Work task:
Answer these from the agreement excerpt below:
1. According to section 2.3, when does Buyer's waiver of rights in the Burris Agreement and the 1989 OPA take effect?
2. According to section 2.4, what does each party say it is not relying on?
3. According to section 2.5, what collective name is given to the matters the parties release?

Passage for review:
+++++
2 .3. Effective upon the date of execution of this
Agreement by all parties hereto, Buyer shall be deemed to have
disclaimed and waived any and all right or interest in the Burris
Agreement and in the 1989 OPA as each applies to the Property,
and the Buyer shall be relieved and discharged of any further
duty or obligation thereunder.
2 .4 . Each party represents to the other parties that
each party has conducted such investigation of the facts relating
to this Agreement each deems appropriate, and that each has
obtained such legal consultation relating to the matters covered
by this Agreement as each may deem appropriate and are not
relying upon any representations or acknowledgment, whether oral
or in writing, of any other party hereto except as contained
herein.
2 .5 . The Agency, Seller and Buyer, and each of them, on
their own behalf and on behalf of their respective agents,
transferees, representatives and successors in interest of each,
hereby irrevocably and unconditionally mutually release and
forever discharge each other and their respective officers,
directors, agents, partners, limited partners, employees,
consultants, successors, assigns and attorneys, and each of them,
and all persons acting by, through, under or in concert with
them, or any of them, from any and all actions, causes of action,
suits, debts, contracts, agreements, obligations, promises,
liabilities, claims, rights, demands, damages, judgments, losses,
costs and expenses, including, without limitation, attorneys'
fees, of any nature whatsoever, known or unknown, suspected or
unsuspected, fixed or contingent, which they now own or hold, or
claim to have, own or hold, which arise from, are based upon, or
are in any manner related to the development of the Property
under the OPA and the development of the Property under the
Burris Agreement (collectively, the "Released Claims") . The
parties hereto specifically assume any and all risk related to
the Released Claims .
+++++
Data under study:
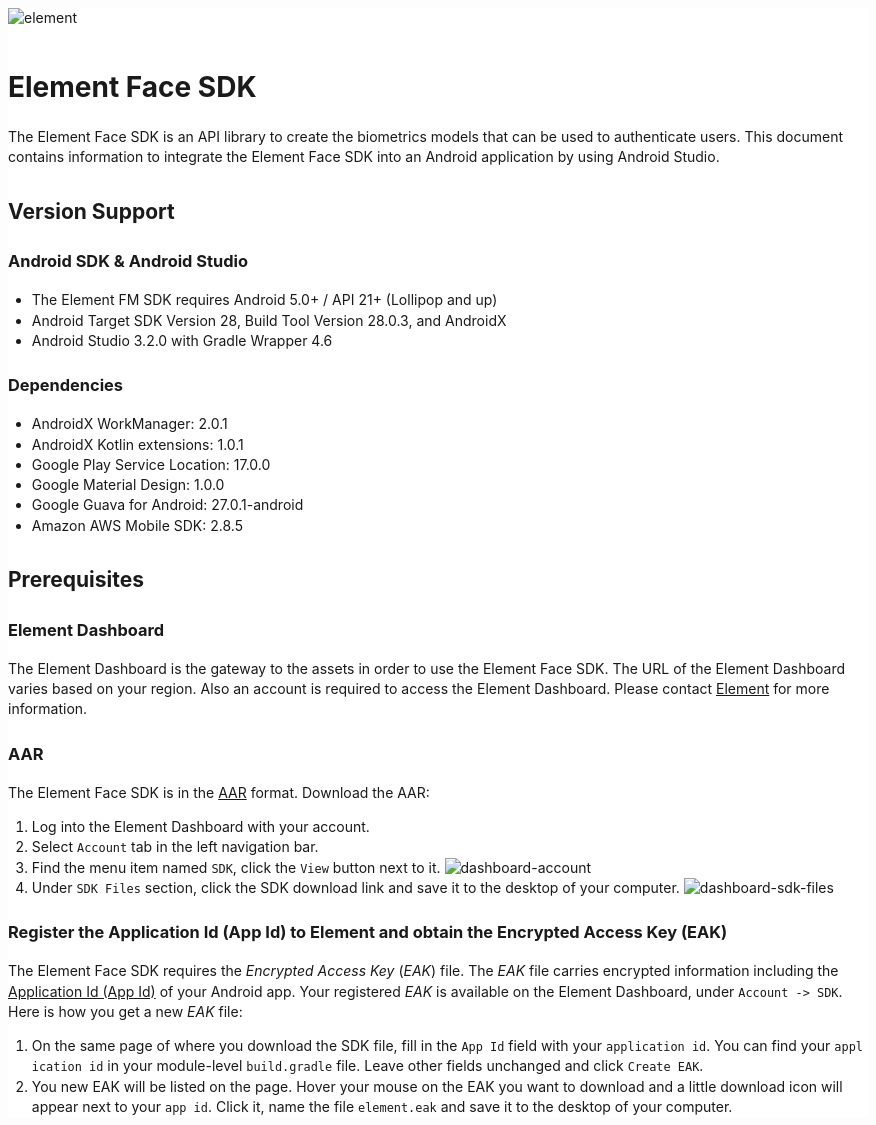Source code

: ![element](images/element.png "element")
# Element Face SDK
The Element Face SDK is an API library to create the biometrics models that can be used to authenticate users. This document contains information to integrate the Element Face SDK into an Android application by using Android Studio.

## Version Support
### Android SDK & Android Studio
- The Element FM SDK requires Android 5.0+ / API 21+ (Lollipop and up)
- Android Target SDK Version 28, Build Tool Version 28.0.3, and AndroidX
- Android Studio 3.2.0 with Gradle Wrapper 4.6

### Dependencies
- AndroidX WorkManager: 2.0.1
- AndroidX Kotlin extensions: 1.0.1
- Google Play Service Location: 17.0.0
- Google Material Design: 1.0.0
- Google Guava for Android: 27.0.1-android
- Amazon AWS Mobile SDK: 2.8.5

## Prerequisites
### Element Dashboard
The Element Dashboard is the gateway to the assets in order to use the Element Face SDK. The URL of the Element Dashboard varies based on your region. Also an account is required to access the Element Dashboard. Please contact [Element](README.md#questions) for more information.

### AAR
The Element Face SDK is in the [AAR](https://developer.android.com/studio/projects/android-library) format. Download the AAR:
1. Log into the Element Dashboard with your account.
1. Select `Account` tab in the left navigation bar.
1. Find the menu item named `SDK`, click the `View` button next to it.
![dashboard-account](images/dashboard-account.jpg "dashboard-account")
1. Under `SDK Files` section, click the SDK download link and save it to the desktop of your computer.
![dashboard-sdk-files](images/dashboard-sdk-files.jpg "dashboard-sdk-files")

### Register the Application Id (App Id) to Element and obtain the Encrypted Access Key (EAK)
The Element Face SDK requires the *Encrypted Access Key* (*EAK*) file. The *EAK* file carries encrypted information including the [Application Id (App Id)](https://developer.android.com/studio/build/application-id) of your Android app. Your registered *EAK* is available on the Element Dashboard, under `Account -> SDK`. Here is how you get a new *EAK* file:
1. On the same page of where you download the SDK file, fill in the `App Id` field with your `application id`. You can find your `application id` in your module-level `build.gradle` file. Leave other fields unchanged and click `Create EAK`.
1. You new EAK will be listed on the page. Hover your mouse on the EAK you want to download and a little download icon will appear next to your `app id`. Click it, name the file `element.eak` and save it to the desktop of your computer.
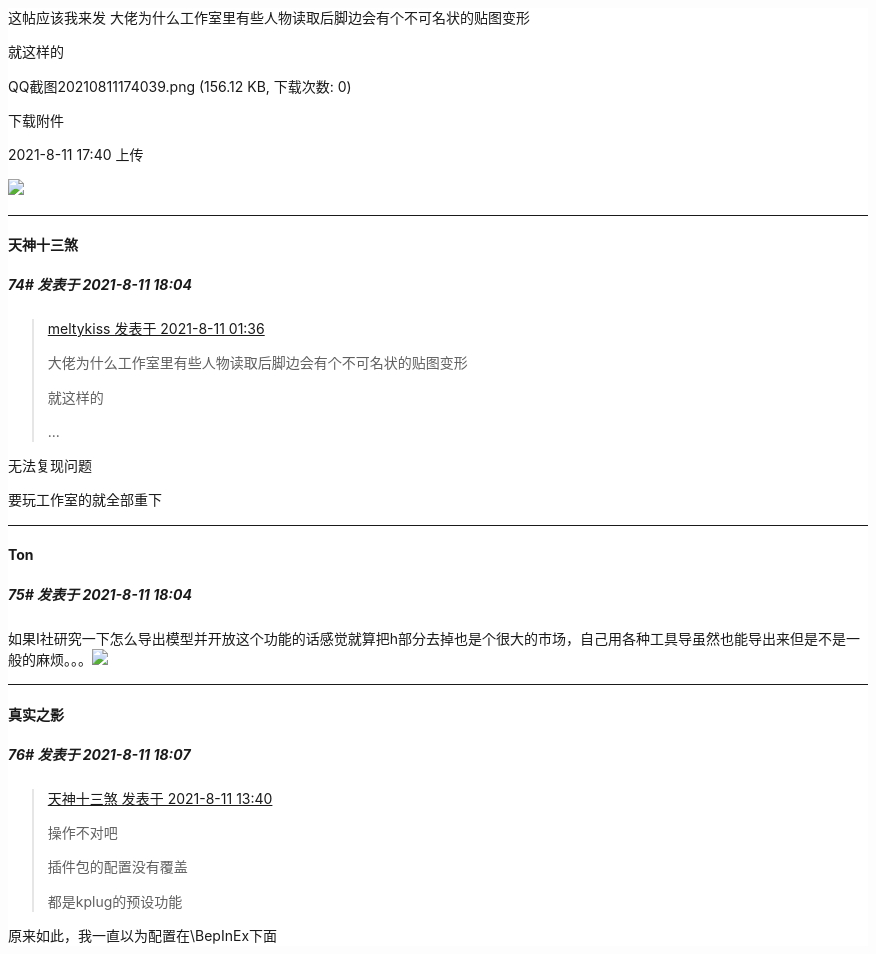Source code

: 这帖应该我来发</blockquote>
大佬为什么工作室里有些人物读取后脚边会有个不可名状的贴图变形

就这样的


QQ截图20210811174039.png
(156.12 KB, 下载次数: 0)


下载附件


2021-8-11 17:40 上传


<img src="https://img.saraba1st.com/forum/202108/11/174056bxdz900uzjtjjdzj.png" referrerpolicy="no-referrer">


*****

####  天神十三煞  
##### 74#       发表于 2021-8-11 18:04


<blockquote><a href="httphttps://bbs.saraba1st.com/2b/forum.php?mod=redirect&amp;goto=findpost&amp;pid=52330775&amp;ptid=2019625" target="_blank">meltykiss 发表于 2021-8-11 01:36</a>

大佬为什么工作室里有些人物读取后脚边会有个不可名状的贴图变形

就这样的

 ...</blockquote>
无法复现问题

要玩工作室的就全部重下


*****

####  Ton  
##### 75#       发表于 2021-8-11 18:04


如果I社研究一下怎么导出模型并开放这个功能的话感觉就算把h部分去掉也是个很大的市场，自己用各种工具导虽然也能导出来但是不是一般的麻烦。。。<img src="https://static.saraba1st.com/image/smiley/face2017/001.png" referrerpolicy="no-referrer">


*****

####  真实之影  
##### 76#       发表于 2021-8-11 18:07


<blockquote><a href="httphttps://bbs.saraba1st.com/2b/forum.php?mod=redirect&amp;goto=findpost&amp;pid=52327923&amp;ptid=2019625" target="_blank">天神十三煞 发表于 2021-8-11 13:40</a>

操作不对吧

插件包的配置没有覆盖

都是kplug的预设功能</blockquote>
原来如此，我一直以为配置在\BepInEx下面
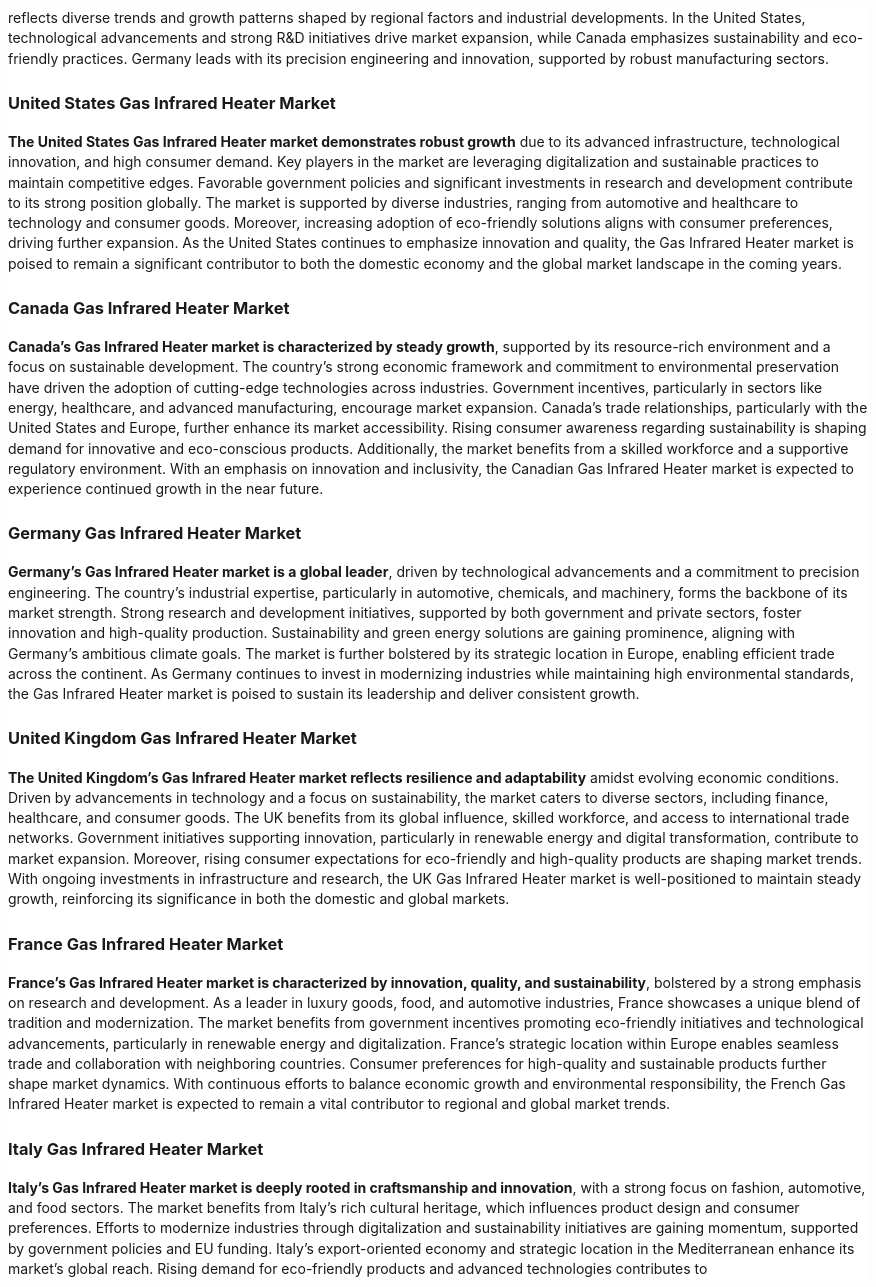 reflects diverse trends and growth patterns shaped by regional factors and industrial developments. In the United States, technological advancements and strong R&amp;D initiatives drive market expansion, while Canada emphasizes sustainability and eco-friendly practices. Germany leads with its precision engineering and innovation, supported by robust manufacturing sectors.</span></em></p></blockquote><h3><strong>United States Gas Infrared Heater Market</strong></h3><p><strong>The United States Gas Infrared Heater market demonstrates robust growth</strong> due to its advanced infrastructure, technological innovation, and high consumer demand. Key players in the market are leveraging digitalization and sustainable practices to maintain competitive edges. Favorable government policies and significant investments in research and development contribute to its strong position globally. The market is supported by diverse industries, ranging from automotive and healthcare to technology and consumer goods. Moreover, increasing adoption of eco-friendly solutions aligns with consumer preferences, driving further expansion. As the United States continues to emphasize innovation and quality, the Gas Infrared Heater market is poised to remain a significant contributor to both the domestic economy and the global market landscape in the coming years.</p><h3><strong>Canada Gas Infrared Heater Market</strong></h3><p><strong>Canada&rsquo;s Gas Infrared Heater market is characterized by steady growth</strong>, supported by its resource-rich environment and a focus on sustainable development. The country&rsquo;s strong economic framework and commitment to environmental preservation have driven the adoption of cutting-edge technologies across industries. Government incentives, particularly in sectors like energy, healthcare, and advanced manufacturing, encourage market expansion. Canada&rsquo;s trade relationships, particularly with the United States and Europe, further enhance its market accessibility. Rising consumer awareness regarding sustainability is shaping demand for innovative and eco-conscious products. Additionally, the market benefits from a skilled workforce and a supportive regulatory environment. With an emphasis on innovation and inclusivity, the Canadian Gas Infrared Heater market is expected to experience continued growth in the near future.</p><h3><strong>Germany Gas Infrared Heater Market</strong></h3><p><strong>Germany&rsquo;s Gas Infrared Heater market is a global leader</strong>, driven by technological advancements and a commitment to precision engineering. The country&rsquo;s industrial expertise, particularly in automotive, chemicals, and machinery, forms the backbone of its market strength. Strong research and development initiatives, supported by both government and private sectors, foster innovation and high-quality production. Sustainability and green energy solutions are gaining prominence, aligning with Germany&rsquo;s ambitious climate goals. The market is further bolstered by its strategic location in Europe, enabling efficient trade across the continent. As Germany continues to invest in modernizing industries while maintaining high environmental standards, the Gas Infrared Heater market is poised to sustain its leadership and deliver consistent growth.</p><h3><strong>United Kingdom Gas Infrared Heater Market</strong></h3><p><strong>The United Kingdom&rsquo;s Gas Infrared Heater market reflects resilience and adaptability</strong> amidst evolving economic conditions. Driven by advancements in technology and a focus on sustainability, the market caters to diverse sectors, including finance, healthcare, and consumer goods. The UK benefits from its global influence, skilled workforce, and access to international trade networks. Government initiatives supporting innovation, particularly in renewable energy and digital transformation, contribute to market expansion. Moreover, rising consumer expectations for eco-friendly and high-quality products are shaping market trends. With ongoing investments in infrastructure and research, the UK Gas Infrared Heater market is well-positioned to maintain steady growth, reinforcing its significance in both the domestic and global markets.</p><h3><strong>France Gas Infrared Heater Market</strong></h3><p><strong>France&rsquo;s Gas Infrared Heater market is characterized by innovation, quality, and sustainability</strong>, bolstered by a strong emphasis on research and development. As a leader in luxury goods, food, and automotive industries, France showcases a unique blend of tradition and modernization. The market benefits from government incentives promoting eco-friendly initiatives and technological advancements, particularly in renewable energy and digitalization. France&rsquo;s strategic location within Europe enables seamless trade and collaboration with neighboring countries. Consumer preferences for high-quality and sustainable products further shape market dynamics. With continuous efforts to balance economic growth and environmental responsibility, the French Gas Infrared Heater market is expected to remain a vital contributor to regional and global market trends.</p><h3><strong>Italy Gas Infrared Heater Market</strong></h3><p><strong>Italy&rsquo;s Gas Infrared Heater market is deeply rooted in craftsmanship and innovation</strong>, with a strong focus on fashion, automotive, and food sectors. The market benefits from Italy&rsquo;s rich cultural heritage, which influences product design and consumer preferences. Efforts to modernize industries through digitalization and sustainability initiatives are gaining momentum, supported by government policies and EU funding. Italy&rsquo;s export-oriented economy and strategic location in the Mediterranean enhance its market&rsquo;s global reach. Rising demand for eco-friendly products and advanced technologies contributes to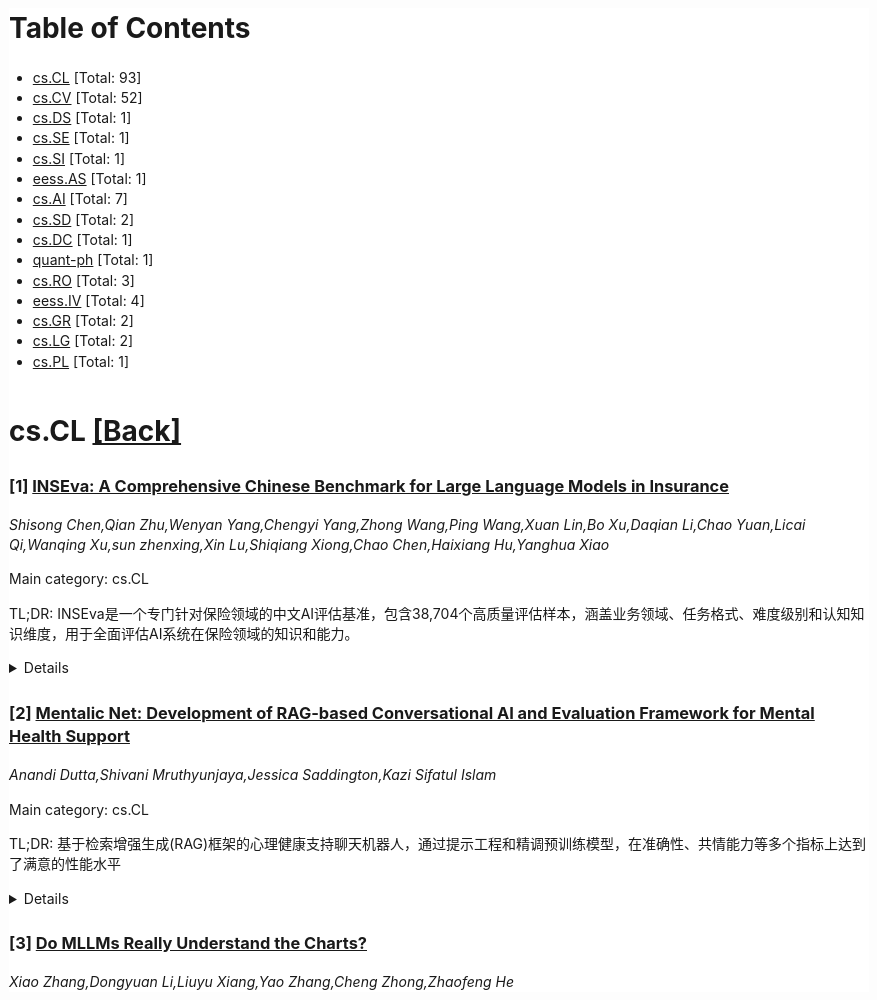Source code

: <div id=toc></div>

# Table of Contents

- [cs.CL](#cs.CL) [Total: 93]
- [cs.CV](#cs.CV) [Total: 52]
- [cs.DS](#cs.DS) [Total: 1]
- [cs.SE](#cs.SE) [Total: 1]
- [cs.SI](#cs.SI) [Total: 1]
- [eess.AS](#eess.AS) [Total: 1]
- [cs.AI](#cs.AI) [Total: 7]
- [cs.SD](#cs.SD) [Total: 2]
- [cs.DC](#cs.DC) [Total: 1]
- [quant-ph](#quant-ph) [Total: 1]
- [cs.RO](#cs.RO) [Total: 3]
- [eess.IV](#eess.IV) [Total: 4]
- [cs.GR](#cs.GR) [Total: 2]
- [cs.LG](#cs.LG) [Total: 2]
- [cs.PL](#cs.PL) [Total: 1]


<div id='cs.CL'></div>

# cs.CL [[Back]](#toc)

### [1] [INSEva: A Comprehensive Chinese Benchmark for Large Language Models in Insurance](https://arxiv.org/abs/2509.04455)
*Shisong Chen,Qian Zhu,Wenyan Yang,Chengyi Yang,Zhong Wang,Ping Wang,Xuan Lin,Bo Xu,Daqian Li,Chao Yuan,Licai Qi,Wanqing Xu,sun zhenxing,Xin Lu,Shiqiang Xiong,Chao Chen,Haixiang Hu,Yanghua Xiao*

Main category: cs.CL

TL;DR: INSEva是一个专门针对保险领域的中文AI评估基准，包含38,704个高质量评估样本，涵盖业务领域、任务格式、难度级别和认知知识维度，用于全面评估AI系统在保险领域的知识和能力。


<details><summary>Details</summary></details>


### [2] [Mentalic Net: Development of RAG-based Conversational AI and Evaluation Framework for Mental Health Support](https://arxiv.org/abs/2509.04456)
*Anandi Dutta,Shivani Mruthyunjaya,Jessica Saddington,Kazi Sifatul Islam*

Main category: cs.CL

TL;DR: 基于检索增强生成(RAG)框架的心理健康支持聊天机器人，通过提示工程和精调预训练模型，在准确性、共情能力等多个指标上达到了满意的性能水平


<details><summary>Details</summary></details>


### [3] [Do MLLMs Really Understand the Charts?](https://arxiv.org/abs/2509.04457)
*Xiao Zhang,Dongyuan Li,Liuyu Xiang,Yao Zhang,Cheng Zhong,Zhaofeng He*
+++++
Your response:
1. Upon the date this Agreement is executed by all parties.
2. Any representations or acknowledgments, oral or written, of any other party, except as contained in the Agreement.
3. The "Released Claims".